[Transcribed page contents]
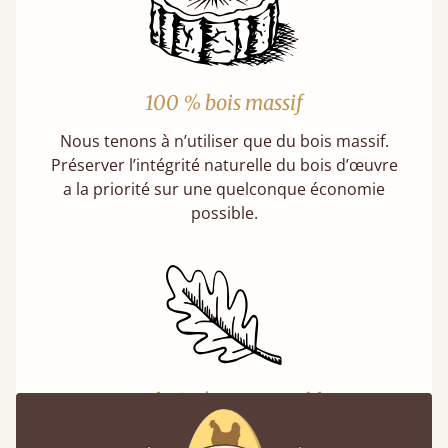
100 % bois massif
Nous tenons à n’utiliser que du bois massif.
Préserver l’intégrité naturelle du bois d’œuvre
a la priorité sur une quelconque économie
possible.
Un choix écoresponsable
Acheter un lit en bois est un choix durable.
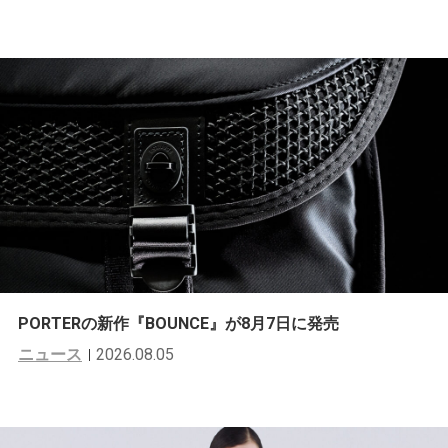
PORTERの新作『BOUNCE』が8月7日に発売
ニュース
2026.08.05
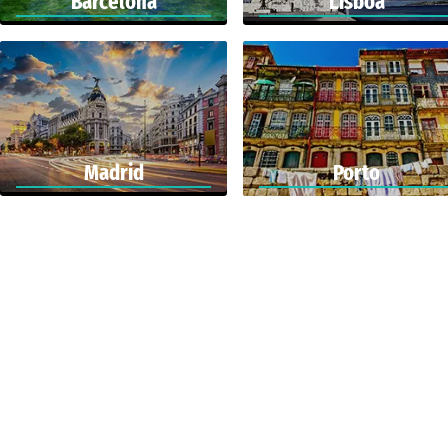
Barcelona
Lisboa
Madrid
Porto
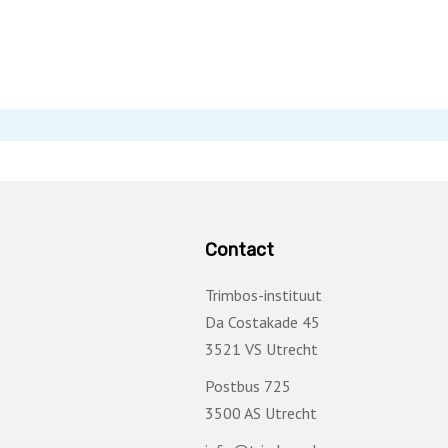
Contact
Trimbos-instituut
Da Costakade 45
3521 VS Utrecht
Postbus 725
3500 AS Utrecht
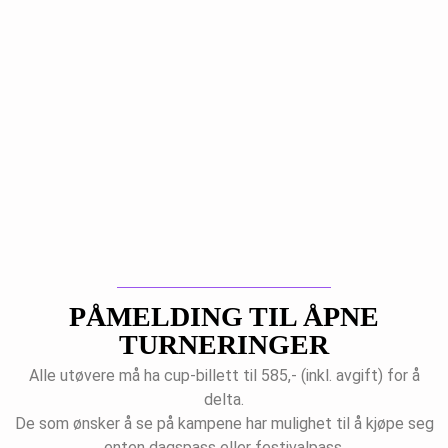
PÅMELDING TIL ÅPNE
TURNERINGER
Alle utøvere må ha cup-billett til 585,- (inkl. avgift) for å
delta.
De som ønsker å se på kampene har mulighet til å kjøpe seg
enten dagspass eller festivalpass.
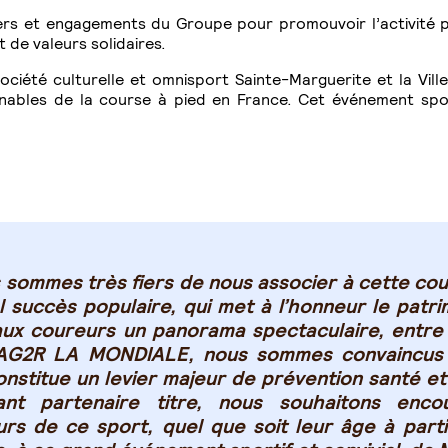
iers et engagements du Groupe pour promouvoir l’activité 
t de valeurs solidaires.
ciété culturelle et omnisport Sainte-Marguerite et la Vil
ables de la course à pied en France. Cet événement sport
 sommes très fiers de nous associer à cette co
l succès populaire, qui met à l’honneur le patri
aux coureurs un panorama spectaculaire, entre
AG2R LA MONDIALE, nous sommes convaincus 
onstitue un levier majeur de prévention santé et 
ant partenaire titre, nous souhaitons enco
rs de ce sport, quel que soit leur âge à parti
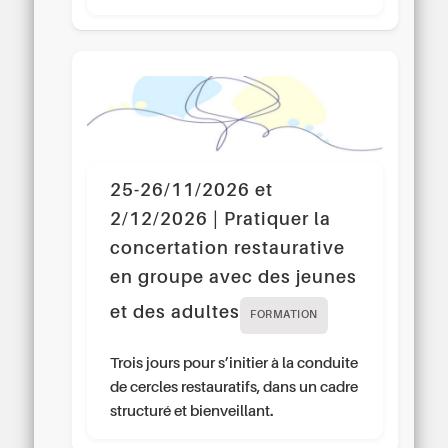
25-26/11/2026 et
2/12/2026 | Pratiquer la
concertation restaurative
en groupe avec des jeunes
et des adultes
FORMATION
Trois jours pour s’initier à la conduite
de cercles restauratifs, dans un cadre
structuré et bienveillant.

→ **Exercise**: With pictures left out, repeat exactly the lines from the line bearing "iers et engagements" through the final line of the records above.

→ **Task output**:
iers et engagements du Groupe pour promouvoir l’activité 
t de valeurs solidaires.
ciété culturelle et omnisport Sainte-Marguerite et la Vil
ables de la course à pied en France. Cet événement sport
 sommes très fiers de nous associer à cette co
l succès populaire, qui met à l’honneur le patri
aux coureurs un panorama spectaculaire, entre
AG2R LA MONDIALE, nous sommes convaincus 
onstitue un levier majeur de prévention santé et 
ant partenaire titre, nous souhaitons enco
rs de ce sport, quel que soit leur âge à parti
25-26/11/2026 et
2/12/2026 | Pratiquer la
concertation restaurative
en groupe avec des jeunes
et des adultes
FORMATION
Trois jours pour s’initier à la conduite
de cercles restauratifs, dans un cadre
structuré et bienveillant.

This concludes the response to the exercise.